M. de Parisis, qui regardait Monjoyeux, remarqua plus de raillerie et d'amertume que de joie dans le sourire du comédien. Il salua une seconde fois et rejoignit ses amis. «C'est Monjoyeux, lui dirent plusieurs voix, as-tu vu sa femme?—Elle est fort belle, fort timide, fort rougissante; mais elle a des mains trop fortes pour des mains bien nées. Noblesse de Bretagne, messieurs!—Je lui trouve un autre défaut: je ne sais si c'est Monjoyeux qui a fait sa figure, mais, comme disaient nos aïeux, elle n'a pas le velouté de la candeur, elle est déjà trop familière à la poudre de riz et au crayon noir. Après cela, je ne hais pas l'art dans la nature, quand c'est le pastel de Rosalba.»

Un vague souvenir traversa l'esprit d'Octave; on le questionnait encore, il ne répondait plus. «Te voilà soucieux! Est-ce que tu deviendrais amoureux de cette jeune mariée?—Non, dit-il, elle me rappelle seulement une femme que j'ai aimée au clair de lune. Après cela, il y a tant de femmes au Bois qui se ressemblent.»

Tout Paris parla avec quelque surprise du mariage inattendu de Monjoyeux. «Que va-t-il faire de sa femme?—Il va l'aimer, puisqu'elle est si belle.—On dit qu'elle n'est pas riche.—Il y a peut-être une comédienne sous Roche.—Il rentrera sans doute au théâtre.—Qui sait si la femme n'a pas un million dans le gosier, comme la Patti!—Ou un éventail de sociétaire de la Comédie-Française, comme Croizette.»

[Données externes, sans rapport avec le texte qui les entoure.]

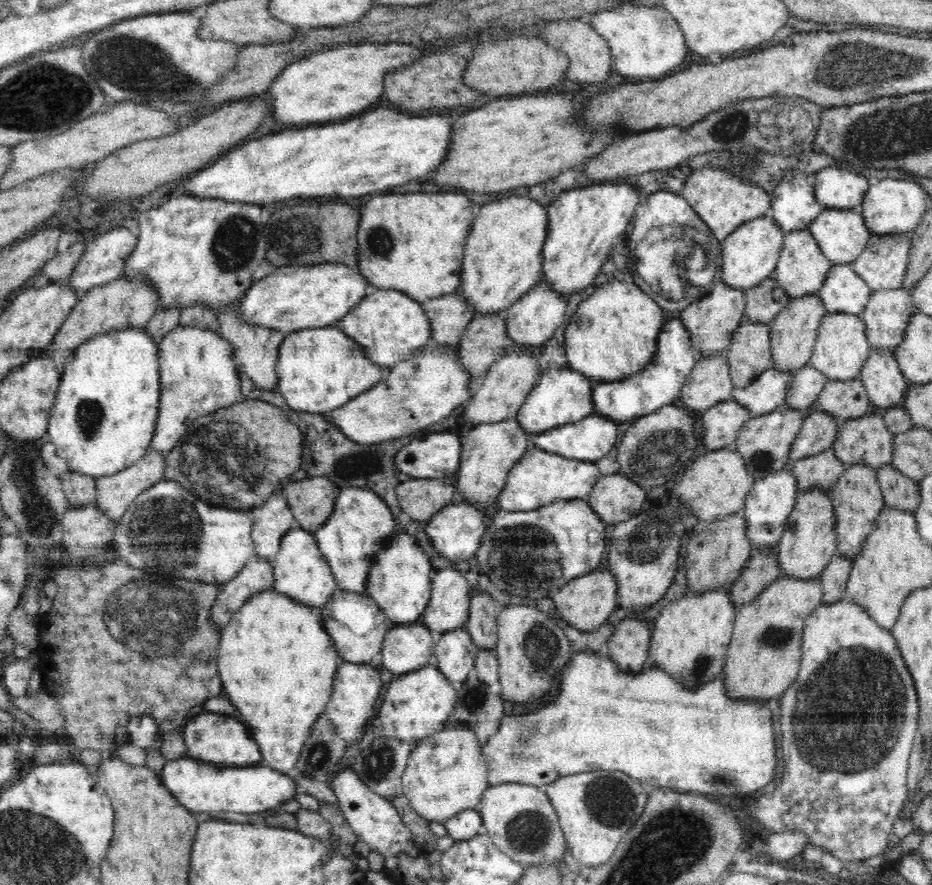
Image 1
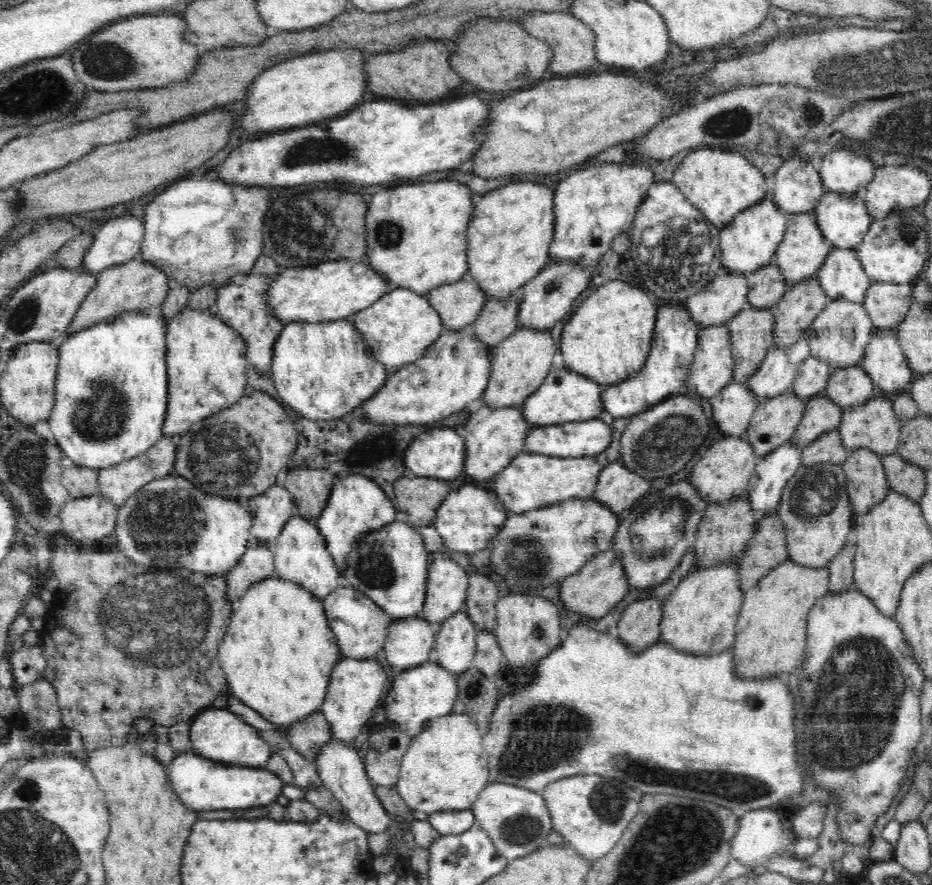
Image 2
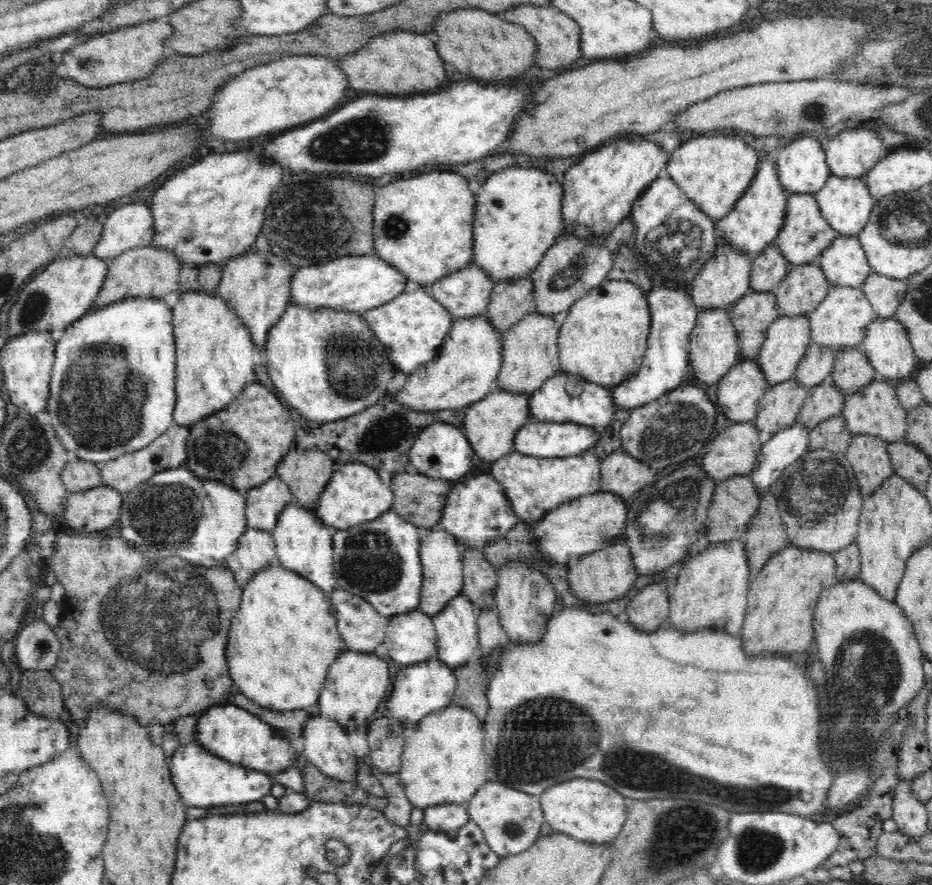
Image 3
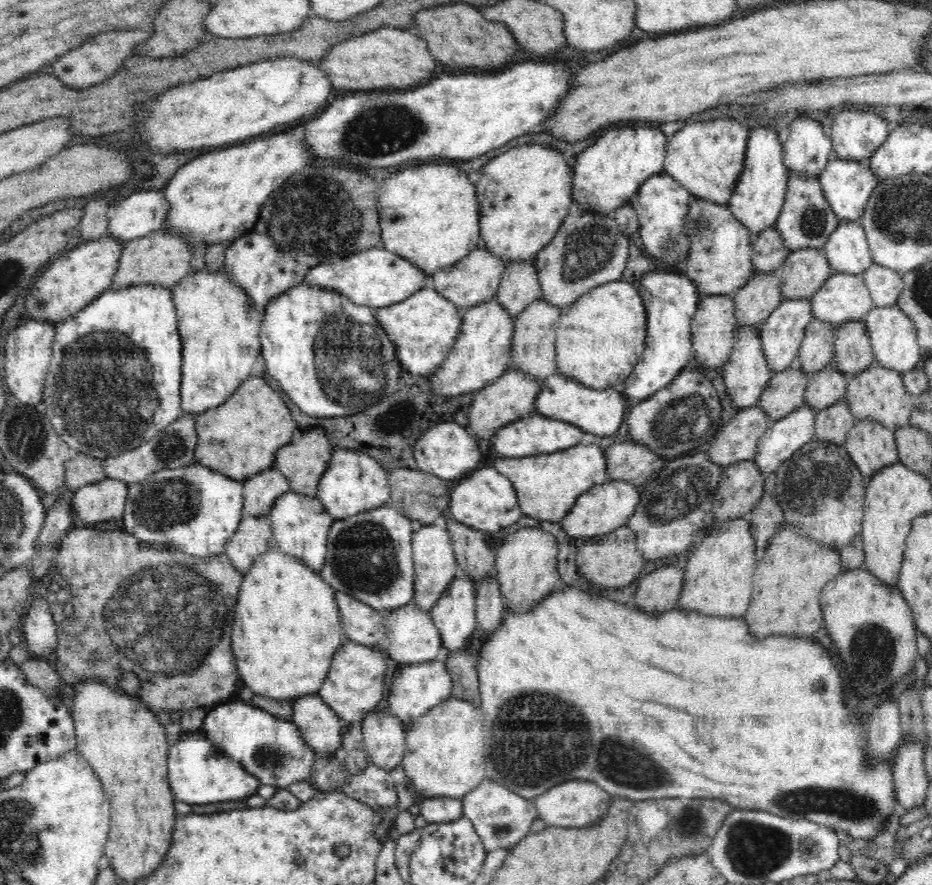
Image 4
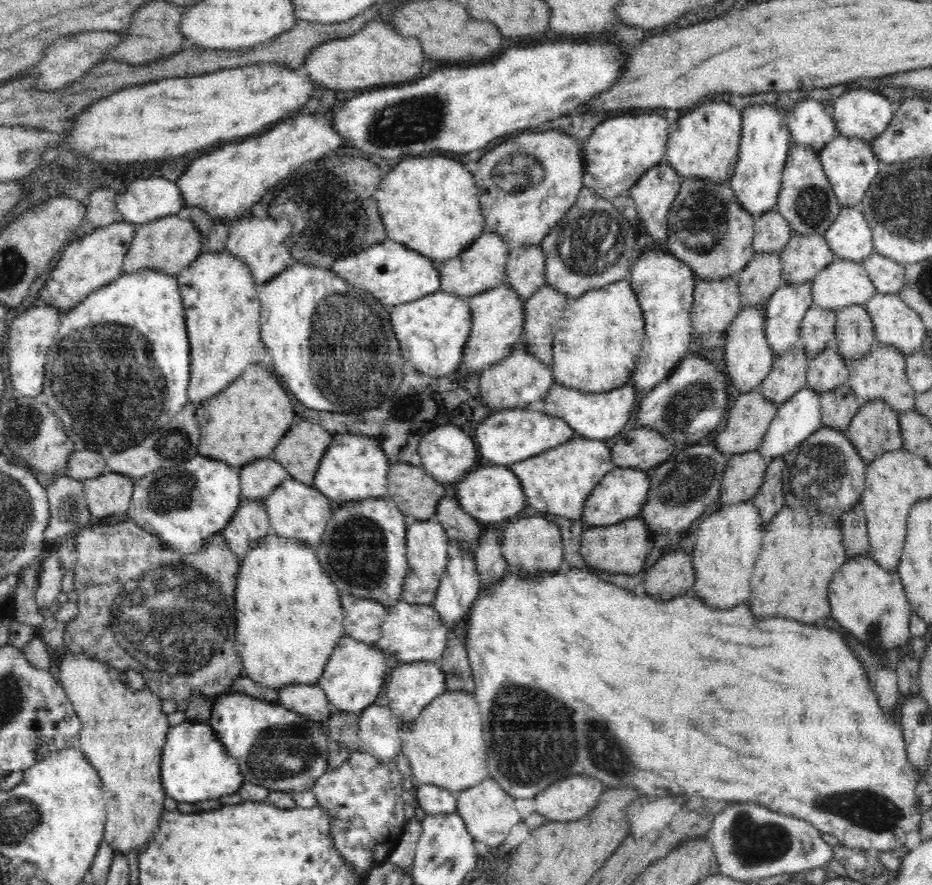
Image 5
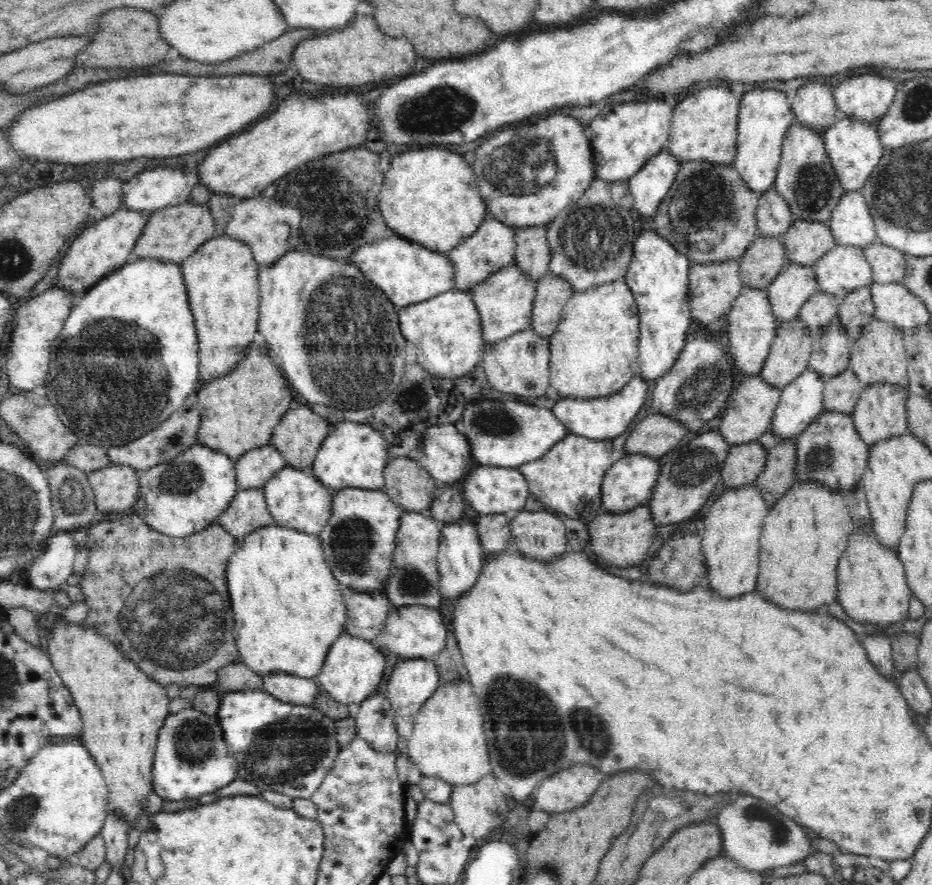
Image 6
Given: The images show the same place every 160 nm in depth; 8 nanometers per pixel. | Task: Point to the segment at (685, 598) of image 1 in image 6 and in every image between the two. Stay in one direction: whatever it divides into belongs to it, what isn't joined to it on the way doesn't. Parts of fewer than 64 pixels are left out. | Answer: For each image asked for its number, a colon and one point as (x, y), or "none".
2: (700, 616)
3: (711, 591)
4: (718, 577)
5: (729, 541)
6: (731, 540)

On comprend bien qu'une aussi grave nouvelle fut imprimée jusque dans les grands journaux, où un jour on lut cette lettre de Monjoyeux:

«Monsieur le rédacteur,

«On annonce ma rentrée au théâtre; que mes amis ne reprennent pas encore leurs sifflets; avant d'être comédien, j'étais sculpteur, j'ai ressaisi mon ciseau et je pars pour Rome. S'il n'y a plus de marbre en Italie, j'irai sculpter les neiges de la Russie.»

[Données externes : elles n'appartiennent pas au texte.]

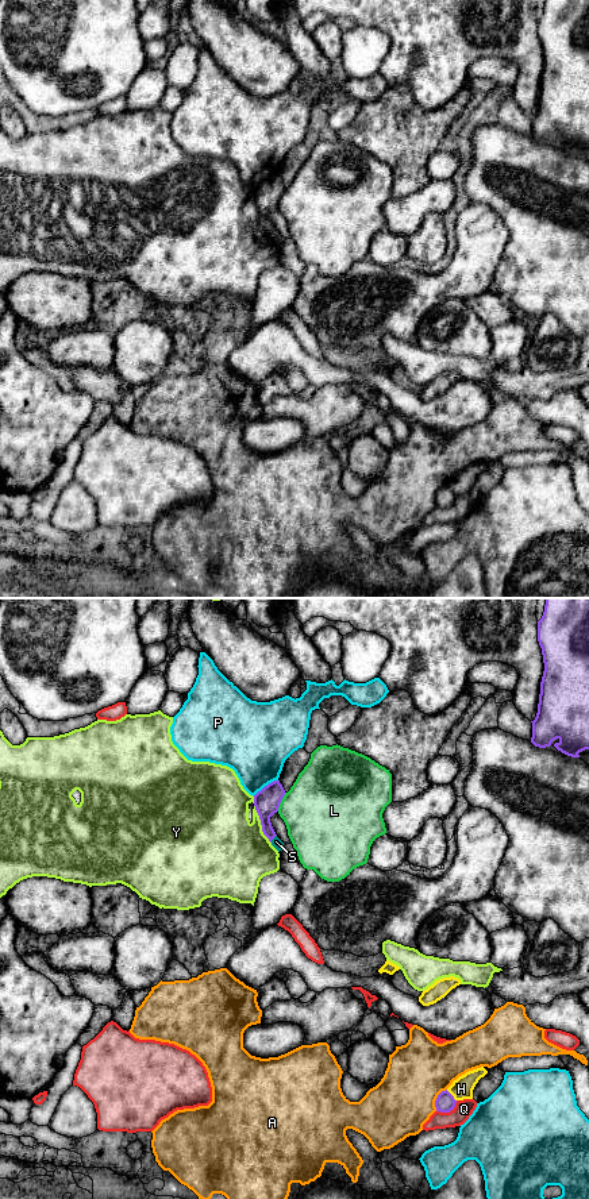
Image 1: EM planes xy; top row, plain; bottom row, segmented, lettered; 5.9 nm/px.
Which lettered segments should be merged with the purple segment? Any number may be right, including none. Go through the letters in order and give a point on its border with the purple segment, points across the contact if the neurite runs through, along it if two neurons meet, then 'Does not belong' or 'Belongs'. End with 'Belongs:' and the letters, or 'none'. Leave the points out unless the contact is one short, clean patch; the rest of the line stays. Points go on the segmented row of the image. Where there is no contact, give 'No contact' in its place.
A: Touches purple at xy (437, 1099). Does not belong
H: Touches purple at xy (451, 1095). Does not belong
L: Touches purple at xy (280, 802). Does not belong
P: Touches purple at xy (265, 786). Does not belong
Q: Touches purple at xy (447, 1111). Does not belong
S: Touches purple at xy (273, 837). Boundary: xy (276, 835), (270, 841). Does not belong
Y: Touches purple at xy (261, 824). Does not belong
Belongs: none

«Agréez mes adieux éternels, car je n'emporte pas ma patrie à la semelle de mes souliers.

«MONJOYEUX.»

On commenta cette lettre. C'était bien le style connu de Monjoyeux; il avait sa manière d'écrire comme il avait sa manière de parler. Le lendemain il n'en fut plus question: Monjoyeux disparut de l'horizon parisien.